Teams from Georgia Tech Research Institute and the Naval Postgraduate School met in the barren hills of Camp Roberts -- a training base for the California National Guard -- last January to test their dogfighting skills. Or, rather, to test the dogfighting skills of their swarms of unmanned aerial vehicles.

Each team sent 10 propeller-driven Zephyr drones skyward with instructions to attack any enemies encountered. Although the drones were physically identical, they used different autonomy logic and collaboration and communications software that had been developed by the two teams.

“The ability to engage a swarm of threat UAVs with another autonomous swarm is an area of critical research for defense applications,” Don Davis, division chief of GTRI’s Robotics and Autonomous Systems Branch, told Georgia Tech News.

The dogfights weren’t exactly real-world. For starters, the drones didn’t directly keep track of friendly and enemy aircraft with cameras, radar and sensors. Instead, a computer on the ground monitored the locations of aircraft using their onboard GPS and fed the location information to the drones.

Davis told GCN that eventually sensors and vision processing will be added, “but the goal of this experiment was to evaluate tactics rather than sensors.”

Also, the drones couldn’t actually shoot at each other. Instead, they could “declare” a shot when they were in position to attack an enemy aircraft, and a computer model calculated the probability of a hit. Enemy aircraft left the field when “hit.”

OK, so which team won? “Well, we were not competing so much as we were cooperating -- meaning that we decided together which tactics to run against each other, and we would deliberately pit a ‘simpler’ tactic against a stronger one just to measure the difference in performance,” Davis said. “Believe it or not, it really was a draw.”

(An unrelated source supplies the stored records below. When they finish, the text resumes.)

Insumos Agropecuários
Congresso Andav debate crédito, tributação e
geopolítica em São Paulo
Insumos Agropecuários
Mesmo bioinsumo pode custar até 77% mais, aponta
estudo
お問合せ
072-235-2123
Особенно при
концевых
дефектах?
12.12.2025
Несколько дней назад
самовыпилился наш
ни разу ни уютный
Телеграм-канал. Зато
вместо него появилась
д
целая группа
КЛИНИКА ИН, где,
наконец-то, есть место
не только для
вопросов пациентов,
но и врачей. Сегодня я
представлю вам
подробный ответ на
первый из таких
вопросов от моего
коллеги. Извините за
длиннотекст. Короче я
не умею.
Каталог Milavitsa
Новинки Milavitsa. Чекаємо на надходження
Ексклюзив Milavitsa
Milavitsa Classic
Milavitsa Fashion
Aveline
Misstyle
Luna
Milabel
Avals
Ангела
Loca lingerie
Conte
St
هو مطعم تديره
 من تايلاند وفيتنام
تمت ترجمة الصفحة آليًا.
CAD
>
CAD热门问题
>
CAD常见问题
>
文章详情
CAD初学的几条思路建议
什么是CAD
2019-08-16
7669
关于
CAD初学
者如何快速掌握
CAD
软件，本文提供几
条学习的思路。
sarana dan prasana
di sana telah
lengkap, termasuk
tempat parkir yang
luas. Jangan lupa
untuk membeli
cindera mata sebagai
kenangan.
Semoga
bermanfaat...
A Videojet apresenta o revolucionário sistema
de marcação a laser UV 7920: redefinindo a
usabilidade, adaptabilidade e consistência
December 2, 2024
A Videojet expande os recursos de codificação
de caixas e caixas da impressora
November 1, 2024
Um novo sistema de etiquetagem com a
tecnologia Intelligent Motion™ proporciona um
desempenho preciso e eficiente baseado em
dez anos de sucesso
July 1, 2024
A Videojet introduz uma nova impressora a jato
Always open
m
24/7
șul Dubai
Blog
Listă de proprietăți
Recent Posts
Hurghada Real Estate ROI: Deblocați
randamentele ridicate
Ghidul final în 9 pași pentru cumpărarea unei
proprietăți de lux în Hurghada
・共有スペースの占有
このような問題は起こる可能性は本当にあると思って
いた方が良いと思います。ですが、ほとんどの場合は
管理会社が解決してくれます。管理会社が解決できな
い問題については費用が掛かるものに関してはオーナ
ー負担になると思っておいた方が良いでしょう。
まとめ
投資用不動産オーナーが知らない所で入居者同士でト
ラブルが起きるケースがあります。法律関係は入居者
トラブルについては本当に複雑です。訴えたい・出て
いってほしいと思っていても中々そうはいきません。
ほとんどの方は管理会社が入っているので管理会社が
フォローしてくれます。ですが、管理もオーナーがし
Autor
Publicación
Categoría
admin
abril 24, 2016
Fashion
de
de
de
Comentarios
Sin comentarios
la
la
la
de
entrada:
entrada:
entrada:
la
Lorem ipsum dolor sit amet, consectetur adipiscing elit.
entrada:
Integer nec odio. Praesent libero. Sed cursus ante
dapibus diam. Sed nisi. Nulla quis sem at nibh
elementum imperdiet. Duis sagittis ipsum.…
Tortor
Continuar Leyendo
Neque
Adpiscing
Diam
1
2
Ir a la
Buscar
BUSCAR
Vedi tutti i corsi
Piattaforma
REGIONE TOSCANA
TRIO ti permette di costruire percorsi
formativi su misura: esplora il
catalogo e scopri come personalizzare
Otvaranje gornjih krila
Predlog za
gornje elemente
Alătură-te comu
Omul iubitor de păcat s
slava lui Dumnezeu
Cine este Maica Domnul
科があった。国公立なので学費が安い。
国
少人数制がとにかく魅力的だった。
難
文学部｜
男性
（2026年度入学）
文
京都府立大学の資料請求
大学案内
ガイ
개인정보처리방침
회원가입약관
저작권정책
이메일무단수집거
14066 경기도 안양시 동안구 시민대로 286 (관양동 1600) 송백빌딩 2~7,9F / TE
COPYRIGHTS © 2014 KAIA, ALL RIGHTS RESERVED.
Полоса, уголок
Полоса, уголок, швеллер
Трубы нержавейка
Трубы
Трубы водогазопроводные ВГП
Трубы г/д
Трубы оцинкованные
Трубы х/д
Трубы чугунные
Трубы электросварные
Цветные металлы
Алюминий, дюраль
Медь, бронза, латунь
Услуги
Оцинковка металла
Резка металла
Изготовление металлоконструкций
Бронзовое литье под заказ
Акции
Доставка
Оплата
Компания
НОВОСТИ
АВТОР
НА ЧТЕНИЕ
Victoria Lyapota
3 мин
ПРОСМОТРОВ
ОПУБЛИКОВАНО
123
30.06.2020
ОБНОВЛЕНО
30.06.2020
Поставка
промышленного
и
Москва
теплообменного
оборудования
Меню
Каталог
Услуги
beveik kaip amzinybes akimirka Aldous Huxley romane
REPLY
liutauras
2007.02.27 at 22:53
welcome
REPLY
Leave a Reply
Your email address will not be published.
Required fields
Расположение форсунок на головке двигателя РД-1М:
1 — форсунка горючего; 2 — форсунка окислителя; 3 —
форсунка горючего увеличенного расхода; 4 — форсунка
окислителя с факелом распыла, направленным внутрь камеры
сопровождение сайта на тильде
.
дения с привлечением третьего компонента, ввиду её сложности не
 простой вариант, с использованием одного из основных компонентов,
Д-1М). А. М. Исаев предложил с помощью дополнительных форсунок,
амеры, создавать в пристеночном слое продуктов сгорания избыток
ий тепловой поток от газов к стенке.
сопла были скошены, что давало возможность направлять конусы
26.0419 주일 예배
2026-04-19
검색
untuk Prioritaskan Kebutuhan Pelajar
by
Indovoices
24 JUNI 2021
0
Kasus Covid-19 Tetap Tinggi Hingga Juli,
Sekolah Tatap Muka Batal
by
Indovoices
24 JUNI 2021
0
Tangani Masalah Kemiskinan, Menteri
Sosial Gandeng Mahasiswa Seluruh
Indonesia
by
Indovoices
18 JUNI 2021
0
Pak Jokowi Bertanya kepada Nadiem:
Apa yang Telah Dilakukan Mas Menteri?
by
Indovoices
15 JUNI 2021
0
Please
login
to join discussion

He said that in the first test, the tactics were fairly simple, such as letting each aircraft pursue and attack the closest enemy vehicle. In subsequent tests, variations on those tactics included methods for more efficient target assignment so that resources were not wasted by having two or three vehicles pursue a single enemy, leaving others unprotected.

According to Davis, the drones that were given more complex tactics made better use of resources.

Among the most important outcomes, the test showed that an autonomous team can be used effectively in air-to-air engagements of an enemy swarm, he said. “We have developed powerful simulation tools to evaluate and evolve new tactics going forward,” he added. “Showing that flight test results align well to our simulations gives us confidence in the use of those tools.”

Both teams followed up with an exercise in April that involved students from the Air Force, Army and Navy. The Defense Advanced Research Projects Agency’s Service Academies Swarm Challenge fielded as many as 60 drones simultaneously, with a mix of fixed-wing and rotorcraft vehicles.

According to Davis, the challenge allowed the teams to test more complex tactics. “For example,” he said, “the rotorcraft could stay back in a defensive posture to guard a base while the fixed-wing vehicles could press forward to attack the enemy.”